The patient was discharged by the hospital the next day: “We were told they were fine.” put this example to Darling Downs Health and received the following response:

“Darling Downs Health offers emergency support for mental health, complementary to the primary mental health services based in the community.

“The Kingaroy Hospital has four dedicated mental health treatment spaces for assessing patients with two rooms specifically designed to be as safe as possible for patients receiving mental health care.

“Mental Health, Alcohol and Other Drug Service (MHAODS) community mental health staff are also based at the Kingaroy Hospital. This team provides short-term and long-term case management to help people with acute and complex care needs to manage their mental health.

“For some of our patients with acute mental health illnesses, there may be longer-term specialist in-patient care needed. These patients are assessed clinically by our Kingaroy mental health team and, if required, they are referred to the Acute Mental Health Unit at the Toowoomba Hospital.

“We are proud of our team at Kingaroy Hospital, including our staff who work in the Emergency Department. Like everyone, our teams have been impacted by the events of the global pandemic. They have worked hard for their communities to keep them safe, and to ensure their patients have the care and treatment they require.

“While they have worked hard, and continue to do, we have been supportive of local fatigue management processes to ensure staff are well-rested and able to perform their duties to the best of their ability.

“Additionally, we always aim to have positive, collaborative working relationships with community organisations, with open lines of communication, to make sure we are all working towards achieving the best possible patient outcomes.

“We remain focused on our patients, communities and providing the services, care, and treatment they require.”

The Darling Downs Health spokesperson could not comment on whether a formal complaint had been lodged about the incident.

* * *

The Select Committee, which heard evidence from across Queensland during several months of public consultation, handed down its report earlier this month.

The State Government welcomed the findings with Health Minister Yvette D’Ath saying the government would review and consider the recommendations.

The committee made 57 recommendations (see link, below), including that new strategies be implemented to attract and retain skilled mental health and alcohol and other drugs practitioners in regional, rural and remote parts of Queensland; expand alcohol and other drugs inpatient services; expand the availability of adult mental health beds and services; expand and regulate the lived experience (peer) workforce, and develop mental healthcare regional plans.
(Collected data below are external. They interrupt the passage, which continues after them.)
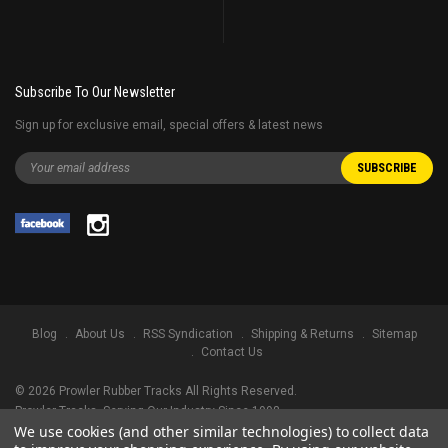
Subscribe To Our Newsletter
Sign up for exclusive email, special offers & latest news
Blog
About Us
RSS Syndication
Shipping & Returns
Sitemap
Contact Us
©
2026
Prowler Rubber Tracks All Rights Reserved.
Prowler Tracks
, Serving Our Industry Since 1998.
We use cookies (and other similar technologies) to collect data
TRADEMARK LEGAL NOTICE. ALL PRODUCT NAMES, LOGOS, AND BRANDS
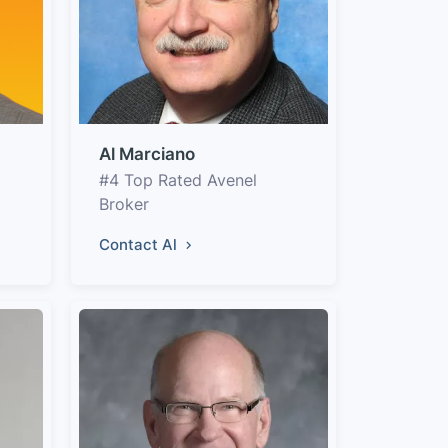
Al Marciano
#4 Top Rated Avenel
Broker
Contact Al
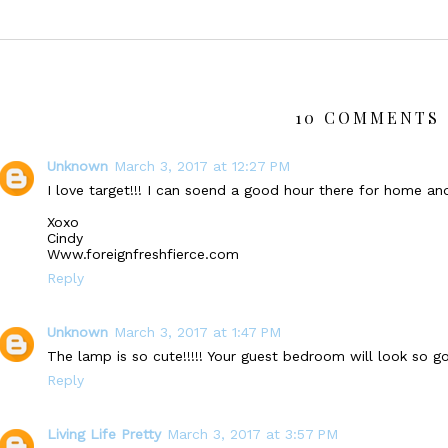
10 COMMENTS 
Unknown
March 3, 2017 at 12:27 PM
I love target!!! I can soend a good hour there for home a
Xoxo
Cindy
Www.foreignfreshfierce.com
Reply
Unknown
March 3, 2017 at 1:47 PM
The lamp is so cute!!!!! Your guest bedroom will look so g
Reply
Living Life Pretty
March 3, 2017 at 3:57 PM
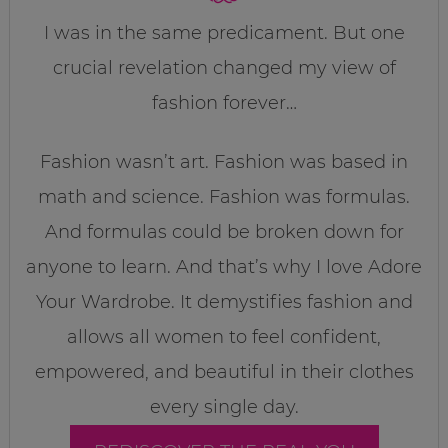
I was in the same predicament. But one
crucial revelation changed my view of
fashion forever…
Fashion wasn’t art. Fashion was based in
math and science. Fashion was formulas.
And formulas could be broken down for
anyone to learn. And that’s why I love Adore
Your Wardrobe. It demystifies fashion and
allows all women to feel confident,
empowered, and beautiful in their clothes
every single day.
The Kingaroy Chamber of Commerce and Industry’s SMILE program was specifically mentioned in one recommendation, ie. the need to expand workplace suicide prevention programs.

The Royal Australian and New Zealand College of Psychiatrists (RANZCP) Queensland Branch also welcomed the report.

“This much-needed inquiry has made important recommendations to bolster the mental health workforce, increase resources for children, youth, adults and older persons, improve the partnership with those who have lived experience and act on the recognised importance of housing and employment opportunities,” chair Prof Brett Emmerson AM said.

“It is well known that Queensland is Australia’s lowest-funded jurisdiction per capita for mental health care. That is why we have consistently called for immediate funding to bring Queensland into line with the spending of other States.”